** Activity A **
Set down everything in the records from the line containing "Relative to the camera, give" down to the end of the records, unchanged.

START Source text

The San Francisco Renaissance

The First Festival of Modern Poetry took place in San Francisco in April, 1947. Organized by Madeleine Gleason, founder of the San Francisco Poetry Guild, the two-night event featured readings by twelve poets including Gleason, William Everson (Brother Antonius), Robert Duncan, Muriel Rukeyser, and Kenneth Rexroth. Together with poets Robert Creeley, Kay Boyle, and other transplants to the Bay Area, they comprised what came to be known as the San Francisco Renaissance. Although her work was overshadowed by the advent of the Beats in the mid-1950s, Gleason continued to publish throughout the 1960s and 70s. Her poetry was featured in Donald Allen’s The New American Poetry:1945-1960 and Collected Poems:1919-1979, with an introduction by Robert Duncan, was published posthumously in 1999. Samples of her work can be found at www.poetryfoundation.com.

Exploring North Beach and Telegraph Hill

Centered around Washington Square, just below Telegraph Hill, San Francisco’s North Beach district is the kind of neighborhood where poets scribble at sidewalk cafes and seniors practice Tai Chi in the park. Although the Beat movement that once flourished there is long gone, you can still get a feel for it at Café Trieste, 601 Vallejo Street. It’s a good spot to sip a cappuccino at a sidewalk table while writing in your journal or catching up on emails. Just up the street from Café Trieste, The Beat Museum, 540 Broadway (near the corner of  Columbus Avenue), features books, manuscripts and ephemera of poet Allen Ginsberg (Howl), novelist Jack Kerouac (On the Road), and other North Beach habitués of the 1950s and 60s.

END Source text
START Given data

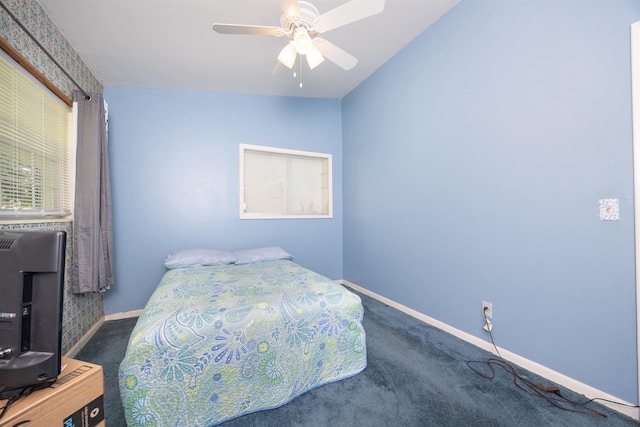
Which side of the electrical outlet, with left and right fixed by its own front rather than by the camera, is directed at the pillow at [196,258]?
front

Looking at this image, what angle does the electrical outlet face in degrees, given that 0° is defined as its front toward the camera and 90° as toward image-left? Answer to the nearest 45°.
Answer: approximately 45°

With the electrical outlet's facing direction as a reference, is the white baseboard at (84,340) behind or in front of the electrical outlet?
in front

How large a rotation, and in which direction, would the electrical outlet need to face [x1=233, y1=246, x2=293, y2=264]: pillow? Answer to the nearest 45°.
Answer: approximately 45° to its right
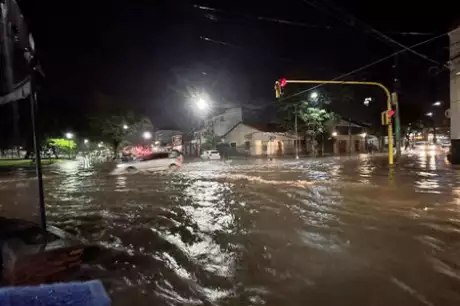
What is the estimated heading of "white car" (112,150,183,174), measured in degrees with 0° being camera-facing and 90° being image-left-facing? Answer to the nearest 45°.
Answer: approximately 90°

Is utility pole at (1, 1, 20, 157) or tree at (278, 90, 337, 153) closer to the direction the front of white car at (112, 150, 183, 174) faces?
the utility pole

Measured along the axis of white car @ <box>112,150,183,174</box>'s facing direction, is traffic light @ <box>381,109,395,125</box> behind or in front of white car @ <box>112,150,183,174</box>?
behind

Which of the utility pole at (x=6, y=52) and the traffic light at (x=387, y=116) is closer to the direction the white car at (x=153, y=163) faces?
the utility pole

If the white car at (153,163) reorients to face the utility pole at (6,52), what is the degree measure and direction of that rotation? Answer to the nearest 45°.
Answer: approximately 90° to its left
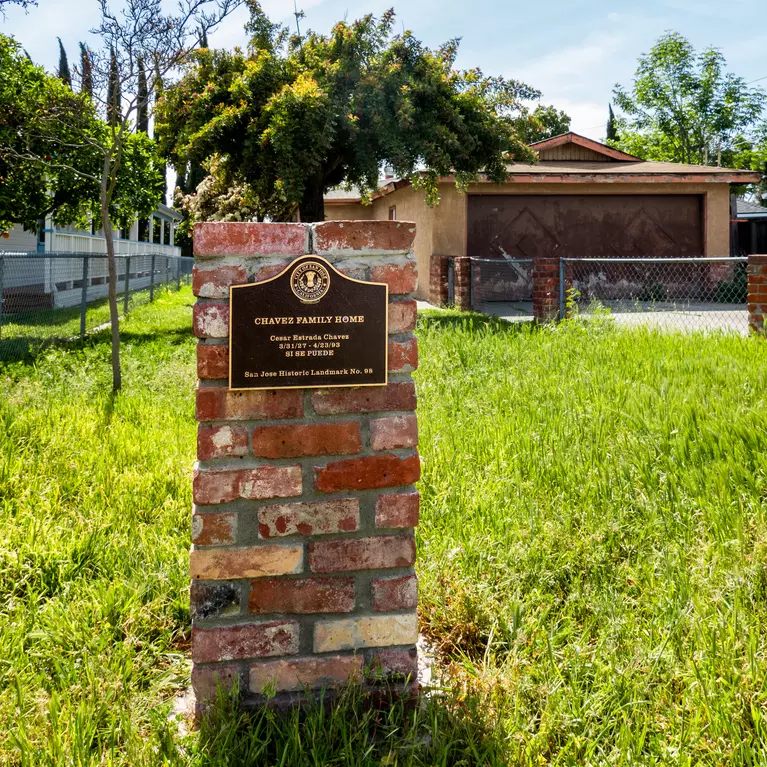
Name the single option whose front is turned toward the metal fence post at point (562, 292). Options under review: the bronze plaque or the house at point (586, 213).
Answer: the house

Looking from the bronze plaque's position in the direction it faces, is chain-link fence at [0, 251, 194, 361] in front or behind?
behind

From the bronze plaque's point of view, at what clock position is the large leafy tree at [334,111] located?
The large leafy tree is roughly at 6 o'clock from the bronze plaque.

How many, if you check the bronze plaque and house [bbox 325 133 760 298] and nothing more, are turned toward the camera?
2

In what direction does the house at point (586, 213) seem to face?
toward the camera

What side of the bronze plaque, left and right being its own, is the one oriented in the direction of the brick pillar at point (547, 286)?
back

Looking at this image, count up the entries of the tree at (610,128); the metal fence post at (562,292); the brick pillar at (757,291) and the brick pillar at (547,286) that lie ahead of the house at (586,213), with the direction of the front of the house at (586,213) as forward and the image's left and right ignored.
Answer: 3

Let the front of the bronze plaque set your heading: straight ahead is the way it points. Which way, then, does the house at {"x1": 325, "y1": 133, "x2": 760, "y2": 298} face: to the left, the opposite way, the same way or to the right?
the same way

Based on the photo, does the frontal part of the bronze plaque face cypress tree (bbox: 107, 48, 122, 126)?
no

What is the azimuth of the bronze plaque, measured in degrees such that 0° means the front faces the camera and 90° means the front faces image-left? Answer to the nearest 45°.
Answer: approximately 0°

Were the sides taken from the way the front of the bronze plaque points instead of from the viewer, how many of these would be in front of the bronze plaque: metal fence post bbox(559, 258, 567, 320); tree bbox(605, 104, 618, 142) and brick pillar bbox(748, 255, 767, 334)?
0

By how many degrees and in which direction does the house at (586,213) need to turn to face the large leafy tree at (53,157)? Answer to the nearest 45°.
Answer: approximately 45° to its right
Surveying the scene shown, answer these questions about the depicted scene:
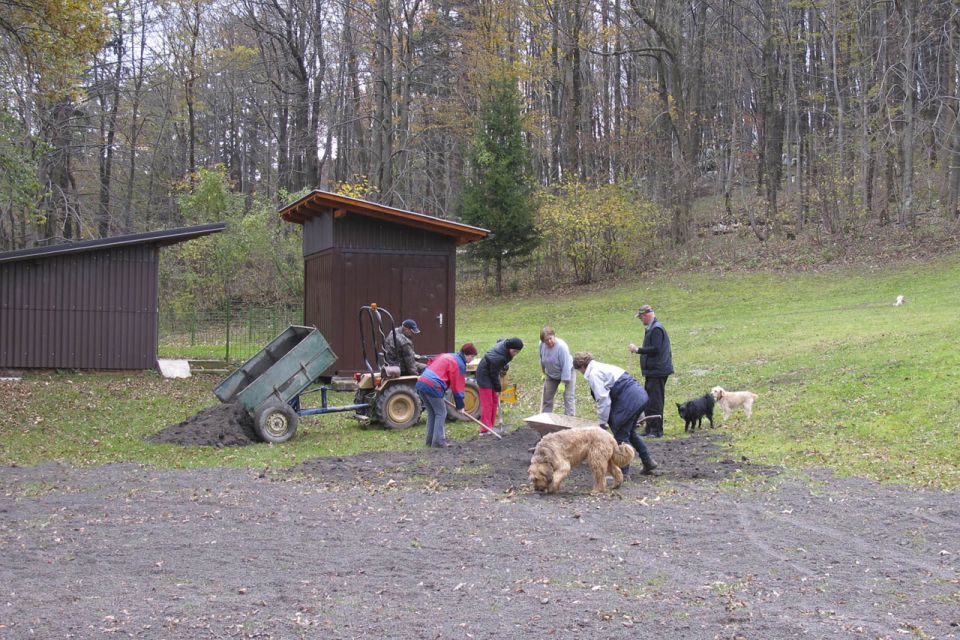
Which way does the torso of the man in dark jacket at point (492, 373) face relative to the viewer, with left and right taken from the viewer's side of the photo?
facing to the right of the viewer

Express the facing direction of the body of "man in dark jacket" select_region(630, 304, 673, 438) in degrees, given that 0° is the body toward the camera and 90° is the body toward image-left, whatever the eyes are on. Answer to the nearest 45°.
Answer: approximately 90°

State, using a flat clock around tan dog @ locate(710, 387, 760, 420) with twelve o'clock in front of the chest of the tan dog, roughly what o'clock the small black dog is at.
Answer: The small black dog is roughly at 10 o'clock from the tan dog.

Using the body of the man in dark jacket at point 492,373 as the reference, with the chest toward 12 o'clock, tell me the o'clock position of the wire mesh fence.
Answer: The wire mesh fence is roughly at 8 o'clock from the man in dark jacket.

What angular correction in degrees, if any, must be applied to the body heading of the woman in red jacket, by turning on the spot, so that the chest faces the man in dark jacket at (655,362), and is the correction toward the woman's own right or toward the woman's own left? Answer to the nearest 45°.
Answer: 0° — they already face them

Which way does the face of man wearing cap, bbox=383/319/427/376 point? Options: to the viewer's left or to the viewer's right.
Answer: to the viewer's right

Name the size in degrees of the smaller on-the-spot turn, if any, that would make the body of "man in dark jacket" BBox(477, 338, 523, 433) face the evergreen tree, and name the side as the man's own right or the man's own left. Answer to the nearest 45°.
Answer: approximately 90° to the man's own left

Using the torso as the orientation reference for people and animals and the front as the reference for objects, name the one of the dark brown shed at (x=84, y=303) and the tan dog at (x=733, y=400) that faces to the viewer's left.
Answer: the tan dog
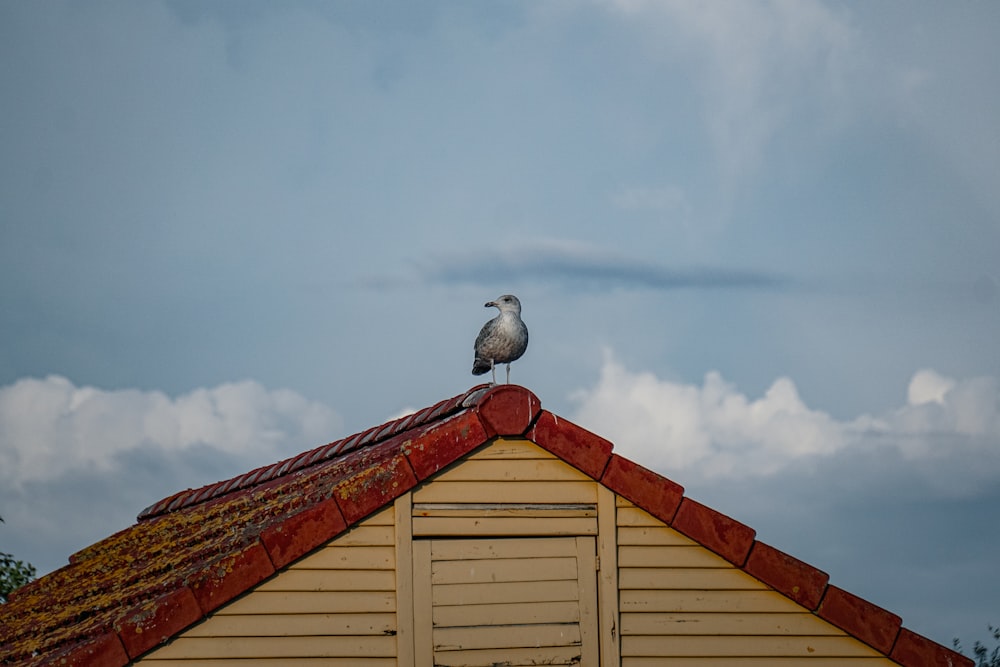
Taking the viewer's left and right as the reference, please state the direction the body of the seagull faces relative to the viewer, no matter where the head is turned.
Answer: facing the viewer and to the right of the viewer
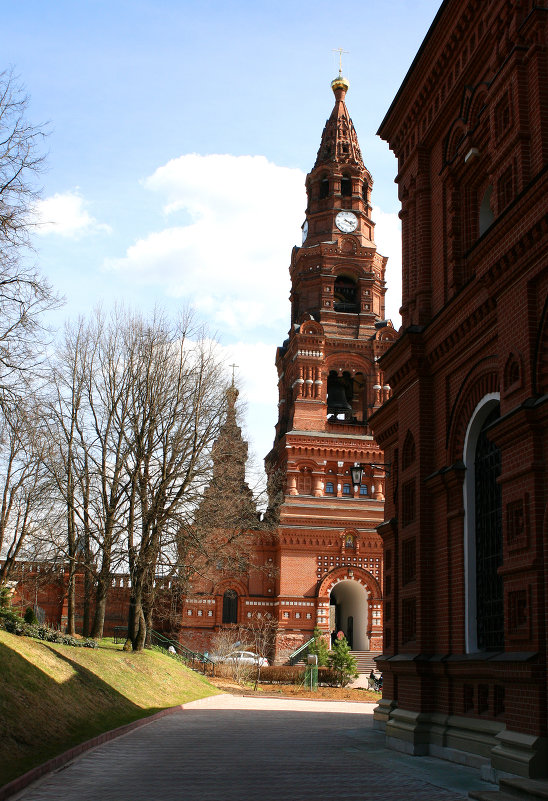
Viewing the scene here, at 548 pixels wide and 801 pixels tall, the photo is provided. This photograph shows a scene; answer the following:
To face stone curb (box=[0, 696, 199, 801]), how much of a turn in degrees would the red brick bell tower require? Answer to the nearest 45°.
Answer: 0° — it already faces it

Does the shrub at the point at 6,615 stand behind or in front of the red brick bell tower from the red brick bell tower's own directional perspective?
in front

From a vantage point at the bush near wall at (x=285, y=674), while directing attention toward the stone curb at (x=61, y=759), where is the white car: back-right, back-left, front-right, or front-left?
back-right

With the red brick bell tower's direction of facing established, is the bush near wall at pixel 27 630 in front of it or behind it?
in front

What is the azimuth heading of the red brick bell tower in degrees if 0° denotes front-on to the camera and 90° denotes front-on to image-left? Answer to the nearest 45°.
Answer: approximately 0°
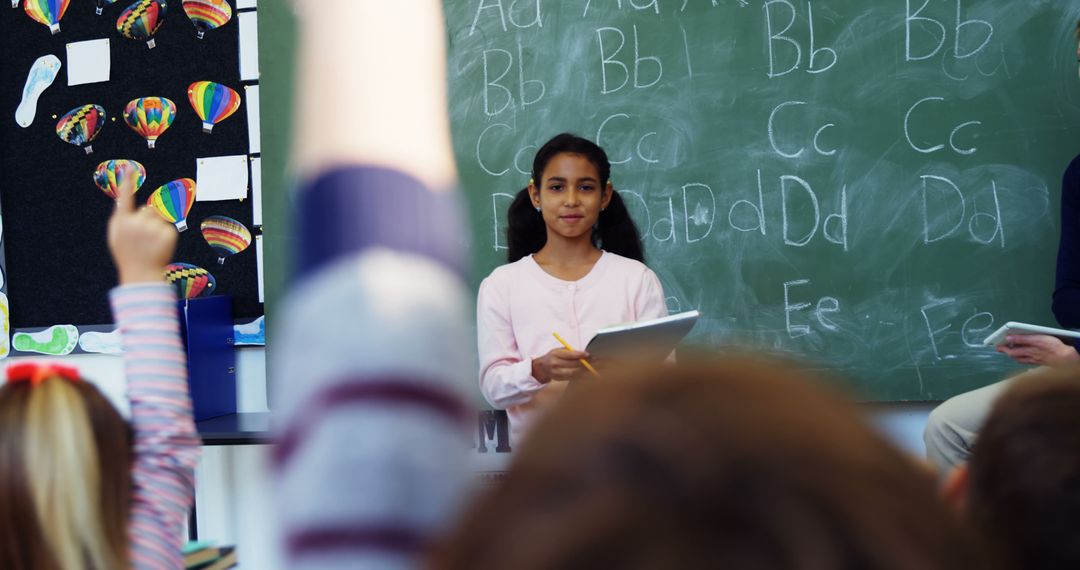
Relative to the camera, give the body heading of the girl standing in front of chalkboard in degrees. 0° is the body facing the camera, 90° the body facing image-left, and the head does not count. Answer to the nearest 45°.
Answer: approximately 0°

END Given data

** Activity B **
From the passage on San Francisco poets and North Beach, extract everything from "Centered around Washington" down to "1950s and 60s." word for word.

** Exercise solution A **
Relative to the camera, give the body heading of the girl standing in front of chalkboard in degrees. 0° is the body facing the camera, 90° the body facing image-left, and the head does not count. Answer to the nearest 45°.
Answer: approximately 0°

** Exercise solution B **
Centered around Washington Square, just below Telegraph Hill, San Francisco’s North Beach district is the kind of neighborhood where poets scribble at sidewalk cafes and seniors practice Tai Chi in the park. Although the Beat movement that once flourished there is long gone, you can still get a feel for it at Café Trieste, 601 Vallejo Street. It’s a good spot to sip a cappuccino at a sidewalk table while writing in your journal or catching up on emails. Just up the street from Café Trieste, The Beat Museum, 540 Broadway (near the corner of  Columbus Avenue), features books, manuscripts and ephemera of poet Allen Ginsberg (Howl), novelist Jack Kerouac (On the Road), and other North Beach habitués of the 1950s and 60s.